● **Exercise details**
Go over the data and keep only the lines that include "dome".

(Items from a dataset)
=======

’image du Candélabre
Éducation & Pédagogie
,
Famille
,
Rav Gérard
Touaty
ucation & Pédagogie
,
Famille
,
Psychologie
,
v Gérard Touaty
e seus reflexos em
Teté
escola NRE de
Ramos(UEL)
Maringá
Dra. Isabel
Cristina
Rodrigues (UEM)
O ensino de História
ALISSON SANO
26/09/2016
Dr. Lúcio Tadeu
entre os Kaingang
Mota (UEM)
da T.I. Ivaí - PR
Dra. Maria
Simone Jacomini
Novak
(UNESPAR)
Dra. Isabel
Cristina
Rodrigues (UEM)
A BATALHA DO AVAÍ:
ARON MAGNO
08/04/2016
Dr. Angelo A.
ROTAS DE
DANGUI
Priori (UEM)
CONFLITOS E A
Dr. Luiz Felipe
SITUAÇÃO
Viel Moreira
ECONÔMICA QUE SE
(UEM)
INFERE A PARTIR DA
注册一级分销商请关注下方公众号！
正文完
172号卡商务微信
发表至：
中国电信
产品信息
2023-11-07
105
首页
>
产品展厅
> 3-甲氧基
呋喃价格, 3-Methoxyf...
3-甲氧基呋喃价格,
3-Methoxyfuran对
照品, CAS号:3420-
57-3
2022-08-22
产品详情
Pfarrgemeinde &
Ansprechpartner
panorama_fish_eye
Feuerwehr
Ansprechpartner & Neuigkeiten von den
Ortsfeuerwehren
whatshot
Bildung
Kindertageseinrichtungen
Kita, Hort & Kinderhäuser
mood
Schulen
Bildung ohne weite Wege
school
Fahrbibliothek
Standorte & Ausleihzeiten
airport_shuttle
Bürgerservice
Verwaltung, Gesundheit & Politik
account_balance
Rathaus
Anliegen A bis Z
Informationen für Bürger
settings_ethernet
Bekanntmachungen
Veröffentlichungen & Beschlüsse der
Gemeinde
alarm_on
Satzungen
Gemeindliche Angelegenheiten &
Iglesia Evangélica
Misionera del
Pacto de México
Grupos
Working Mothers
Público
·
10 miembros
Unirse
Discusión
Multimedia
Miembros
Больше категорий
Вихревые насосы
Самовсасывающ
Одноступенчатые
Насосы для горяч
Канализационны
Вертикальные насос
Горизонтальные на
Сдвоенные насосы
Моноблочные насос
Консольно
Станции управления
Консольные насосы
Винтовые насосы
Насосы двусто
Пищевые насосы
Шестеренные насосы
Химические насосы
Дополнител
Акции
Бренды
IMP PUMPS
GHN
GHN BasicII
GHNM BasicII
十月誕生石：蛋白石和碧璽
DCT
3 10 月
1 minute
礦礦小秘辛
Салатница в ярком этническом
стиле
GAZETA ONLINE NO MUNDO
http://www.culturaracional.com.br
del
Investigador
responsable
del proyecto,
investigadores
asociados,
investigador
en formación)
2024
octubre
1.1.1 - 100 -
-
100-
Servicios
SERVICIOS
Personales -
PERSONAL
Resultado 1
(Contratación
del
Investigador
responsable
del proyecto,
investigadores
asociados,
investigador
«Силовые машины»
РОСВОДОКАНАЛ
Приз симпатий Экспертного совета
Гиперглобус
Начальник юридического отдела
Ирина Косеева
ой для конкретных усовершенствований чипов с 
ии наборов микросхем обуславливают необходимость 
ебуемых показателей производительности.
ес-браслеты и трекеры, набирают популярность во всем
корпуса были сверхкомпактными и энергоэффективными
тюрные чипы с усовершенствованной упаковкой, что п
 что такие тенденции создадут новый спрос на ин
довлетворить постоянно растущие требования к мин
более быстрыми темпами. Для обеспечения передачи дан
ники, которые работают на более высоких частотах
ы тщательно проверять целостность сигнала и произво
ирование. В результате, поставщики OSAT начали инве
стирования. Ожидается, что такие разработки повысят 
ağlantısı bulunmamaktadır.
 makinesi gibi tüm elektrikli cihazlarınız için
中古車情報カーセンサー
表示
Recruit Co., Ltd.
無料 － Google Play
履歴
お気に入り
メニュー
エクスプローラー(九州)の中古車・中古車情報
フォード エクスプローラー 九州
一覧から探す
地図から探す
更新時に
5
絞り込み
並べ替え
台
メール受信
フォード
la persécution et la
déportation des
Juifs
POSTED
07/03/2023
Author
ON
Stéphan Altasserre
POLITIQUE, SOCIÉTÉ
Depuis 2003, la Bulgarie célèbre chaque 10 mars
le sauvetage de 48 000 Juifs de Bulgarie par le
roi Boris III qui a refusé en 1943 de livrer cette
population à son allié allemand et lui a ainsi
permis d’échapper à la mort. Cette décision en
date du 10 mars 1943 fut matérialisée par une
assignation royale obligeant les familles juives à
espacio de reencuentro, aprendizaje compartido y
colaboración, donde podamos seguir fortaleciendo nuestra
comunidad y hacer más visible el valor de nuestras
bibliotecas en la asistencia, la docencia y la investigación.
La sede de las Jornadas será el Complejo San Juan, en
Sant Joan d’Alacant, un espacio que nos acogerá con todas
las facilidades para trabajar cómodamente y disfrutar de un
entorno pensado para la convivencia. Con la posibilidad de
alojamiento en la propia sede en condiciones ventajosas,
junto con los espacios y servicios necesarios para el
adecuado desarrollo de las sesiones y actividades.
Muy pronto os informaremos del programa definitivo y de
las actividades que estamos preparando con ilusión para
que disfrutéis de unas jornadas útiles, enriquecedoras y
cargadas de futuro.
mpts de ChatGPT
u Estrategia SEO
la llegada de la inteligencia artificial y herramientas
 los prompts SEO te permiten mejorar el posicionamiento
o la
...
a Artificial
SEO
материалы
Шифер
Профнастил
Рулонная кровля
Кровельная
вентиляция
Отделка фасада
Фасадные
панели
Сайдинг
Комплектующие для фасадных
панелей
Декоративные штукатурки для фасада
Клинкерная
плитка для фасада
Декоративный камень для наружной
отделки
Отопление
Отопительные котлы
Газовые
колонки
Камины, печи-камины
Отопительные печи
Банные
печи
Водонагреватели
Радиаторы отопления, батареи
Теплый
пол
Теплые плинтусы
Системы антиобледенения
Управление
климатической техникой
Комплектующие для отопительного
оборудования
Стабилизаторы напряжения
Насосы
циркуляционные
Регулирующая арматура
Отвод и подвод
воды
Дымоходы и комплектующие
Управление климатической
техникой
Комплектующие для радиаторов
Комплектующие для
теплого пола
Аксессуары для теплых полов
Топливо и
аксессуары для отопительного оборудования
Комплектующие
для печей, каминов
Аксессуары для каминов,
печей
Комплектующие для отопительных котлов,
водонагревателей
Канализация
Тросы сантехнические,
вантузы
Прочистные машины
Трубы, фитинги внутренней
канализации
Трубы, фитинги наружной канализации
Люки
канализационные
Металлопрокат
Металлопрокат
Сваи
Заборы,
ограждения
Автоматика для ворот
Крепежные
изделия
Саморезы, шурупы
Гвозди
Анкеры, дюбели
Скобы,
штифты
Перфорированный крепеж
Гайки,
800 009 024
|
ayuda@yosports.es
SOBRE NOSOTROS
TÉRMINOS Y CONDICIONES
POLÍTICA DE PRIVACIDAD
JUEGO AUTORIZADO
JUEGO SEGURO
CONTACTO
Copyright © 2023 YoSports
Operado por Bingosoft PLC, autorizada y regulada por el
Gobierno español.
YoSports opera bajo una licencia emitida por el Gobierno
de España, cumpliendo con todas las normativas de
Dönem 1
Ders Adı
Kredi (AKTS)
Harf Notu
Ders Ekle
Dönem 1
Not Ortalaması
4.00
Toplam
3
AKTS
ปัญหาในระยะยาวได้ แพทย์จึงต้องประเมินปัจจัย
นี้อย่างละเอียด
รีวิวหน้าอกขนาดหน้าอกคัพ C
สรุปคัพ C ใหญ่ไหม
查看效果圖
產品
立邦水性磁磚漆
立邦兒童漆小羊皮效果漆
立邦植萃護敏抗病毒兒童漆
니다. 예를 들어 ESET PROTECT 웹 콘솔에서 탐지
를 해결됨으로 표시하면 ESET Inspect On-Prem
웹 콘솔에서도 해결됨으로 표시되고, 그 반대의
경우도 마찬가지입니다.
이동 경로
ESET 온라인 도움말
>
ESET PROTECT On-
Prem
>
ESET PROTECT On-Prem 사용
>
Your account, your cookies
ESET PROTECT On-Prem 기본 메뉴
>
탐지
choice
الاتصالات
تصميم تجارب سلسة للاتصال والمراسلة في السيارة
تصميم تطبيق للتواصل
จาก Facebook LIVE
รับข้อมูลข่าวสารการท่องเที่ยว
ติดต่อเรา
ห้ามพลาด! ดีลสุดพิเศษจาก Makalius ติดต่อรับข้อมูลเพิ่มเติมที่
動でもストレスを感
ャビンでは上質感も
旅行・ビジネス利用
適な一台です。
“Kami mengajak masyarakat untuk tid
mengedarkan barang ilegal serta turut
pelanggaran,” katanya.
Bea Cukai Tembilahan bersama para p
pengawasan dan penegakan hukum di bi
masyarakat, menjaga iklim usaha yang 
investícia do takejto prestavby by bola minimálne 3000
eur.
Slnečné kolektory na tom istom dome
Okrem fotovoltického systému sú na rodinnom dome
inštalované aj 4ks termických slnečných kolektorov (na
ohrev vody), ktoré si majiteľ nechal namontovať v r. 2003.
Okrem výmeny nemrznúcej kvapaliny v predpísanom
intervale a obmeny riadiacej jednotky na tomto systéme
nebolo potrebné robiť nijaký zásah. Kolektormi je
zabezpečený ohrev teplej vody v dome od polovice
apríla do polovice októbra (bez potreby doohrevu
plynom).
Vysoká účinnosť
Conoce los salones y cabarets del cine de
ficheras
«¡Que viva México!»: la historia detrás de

=======

● **Expected answer**
Slnečné kolektory na tom istom dome
Okrem fotovoltického systému sú na rodinnom dome
zabezpečený ohrev teplej vody v dome od polovice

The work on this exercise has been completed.